脑海满是火光,还有那裹着白布,被烧得没有人性的躯体……
“为什么会这样……”
明明前世,酒厂的大火是一年之后,我明明已经规划好了要阻止的啊!
难道这个世界的人非得按照书里的既定命运死去,无法更改吗?
那我重生的意义是什么?
冲到酒厂,那大火如噩梦,摧毁我所有理智。
我不顾阻拦,不要命般冲进大火!
“阿妈!”
“你在哪里?我是妮儿,你应我一声啊!”
烈火灼坏了我的皮肤,浓烟也很快呛得我喉咙出血。
可我依旧找着,喊着。
“求求你了,应我一下,我没有阿爸,不能再没有阿妈了……”
“……不要抛下我一个人,我害怕。”
大概是上天终于可怜我了,我终于在角落拐角见到了倒在地上的马桂兰。
“阿妈……”
我冲过去抱起人,可是对方双眼紧闭,已经快没有呼吸了。
“阿妈,我一定会救你出去……”
我抹掉眼泪,用尽力气将人背到背上,一步一步踏出火海:“这辈子,我们一定能好好的活着!”
火势越来越猛,肺部被浓烟灌的宛如刀割。
我只死死凝着大门方向,哪怕整个人都发颤,但背着人的手却紧紧扣着。
然而,就在马上要跨出大门之际——
“咔嚓”一声,头顶上方的横梁忽然被火烧断!
倒下的最后一刻,我咬牙将人推出了火场,自己被砸中后背。
“嘭——唔!”
横梁砸下,正好压到后腰!
我被砸的痉挛,怎么也爬不起来,我以为自己要死了,可火光中,我仿佛见到了娄誉急切奔来的身影……
是回光返照吗?
没想到临死这一刻,我竟然还对那个狠心的男人有奢望。
……
意识消失,昏昏沉沉也不知道过了过久,我感觉自己被扔进了烈火地狱,被一遍遍灼烧,撕裂。

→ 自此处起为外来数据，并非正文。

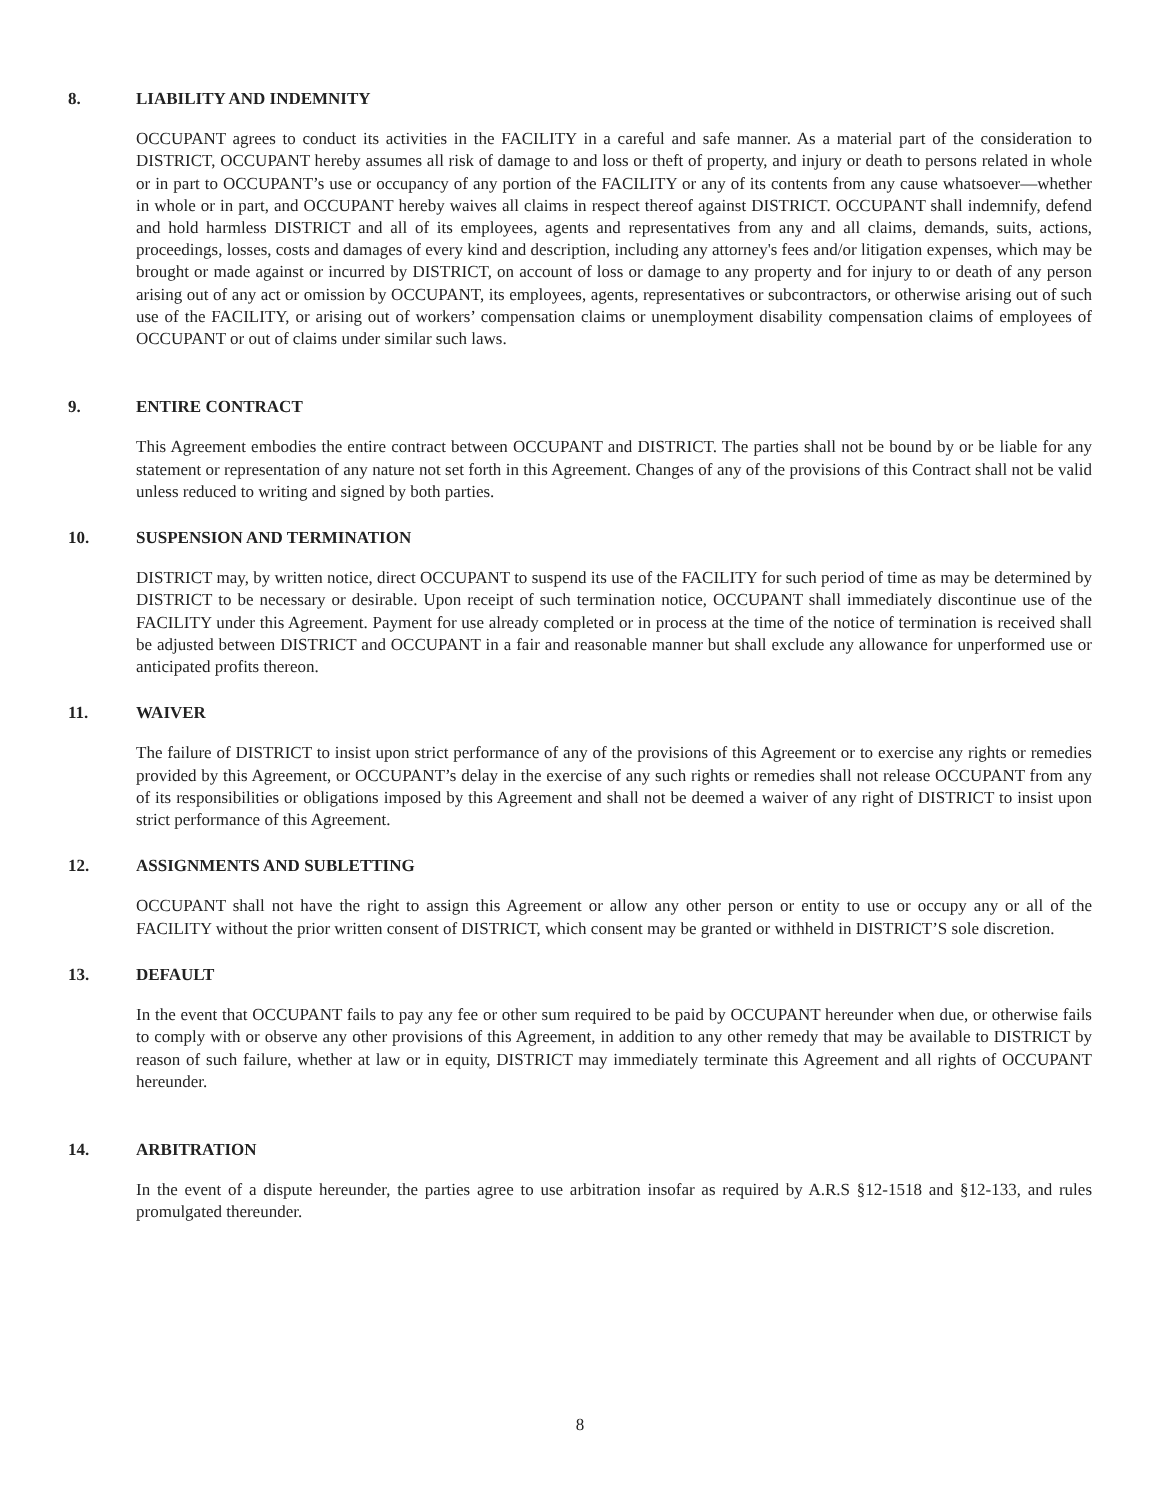8. LIABILITY AND INDEMNITY
OCCUPANT agrees to conduct its activities in the FACILITY in a careful and safe manner. As a material part of the consideration to DISTRICT, OCCUPANT hereby assumes all risk of damage to and loss or theft of property, and injury or death to persons related in whole or in part to OCCUPANT’s use or occupancy of any portion of the FACILITY or any of its contents from any cause whatsoever—whether in whole or in part, and OCCUPANT hereby waives all claims in respect thereof against DISTRICT. OCCUPANT shall indemnify, defend and hold harmless DISTRICT and all of its employees, agents and representatives from any and all claims, demands, suits, actions, proceedings, losses, costs and damages of every kind and description, including any attorney's fees and/or litigation expenses, which may be brought or made against or incurred by DISTRICT, on account of loss or damage to any property and for injury to or death of any person arising out of any act or omission by OCCUPANT, its employees, agents, representatives or subcontractors, or otherwise arising out of such use of the FACILITY, or arising out of workers’ compensation claims or unemployment disability compensation claims of employees of OCCUPANT or out of claims under similar such laws.
9. ENTIRE CONTRACT
This Agreement embodies the entire contract between OCCUPANT and DISTRICT. The parties shall not be bound by or be liable for any statement or representation of any nature not set forth in this Agreement. Changes of any of the provisions of this Contract shall not be valid unless reduced to writing and signed by both parties.
10. SUSPENSION AND TERMINATION
DISTRICT may, by written notice, direct OCCUPANT to suspend its use of the FACILITY for such period of time as may be determined by DISTRICT to be necessary or desirable. Upon receipt of such termination notice, OCCUPANT shall immediately discontinue use of the FACILITY under this Agreement. Payment for use already completed or in process at the time of the notice of termination is received shall be adjusted between DISTRICT and OCCUPANT in a fair and reasonable manner but shall exclude any allowance for unperformed use or anticipated profits thereon.
11. WAIVER
The failure of DISTRICT to insist upon strict performance of any of the provisions of this Agreement or to exercise any rights or remedies provided by this Agreement, or OCCUPANT’s delay in the exercise of any such rights or remedies shall not release OCCUPANT from any of its responsibilities or obligations imposed by this Agreement and shall not be deemed a waiver of any right of DISTRICT to insist upon strict performance of this Agreement.
12. ASSIGNMENTS AND SUBLETTING
OCCUPANT shall not have the right to assign this Agreement or allow any other person or entity to use or occupy any or all of the FACILITY without the prior written consent of DISTRICT, which consent may be granted or withheld in DISTRICT’S sole discretion.
13. DEFAULT
In the event that OCCUPANT fails to pay any fee or other sum required to be paid by OCCUPANT hereunder when due, or otherwise fails to comply with or observe any other provisions of this Agreement, in addition to any other remedy that may be available to DISTRICT by reason of such failure, whether at law or in equity, DISTRICT may immediately terminate this Agreement and all rights of OCCUPANT hereunder.
14. ARBITRATION
In the event of a dispute hereunder, the parties agree to use arbitration insofar as required by A.R.S §12-1518 and §12-133, and rules promulgated thereunder.
8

每疼一次,耳边仿佛就有人再说:“长点教训吧!是炮灰就要遵守炮灰的命!妄想男主,你的下场就越惨!”
可我已经没有肖想娄誉了啊……
为什么还会有大火?阿妈为什么还会遭难?
挣扎间,最后我被一阵谩骂声吵醒——
“死瘸子,滚开!”
“娄女婿,不能开批斗会!我求你!我跪下来求你!我知道妮儿有很多毛病,可她真的没有坏心,她绝做不出放火烧酒厂这种事!”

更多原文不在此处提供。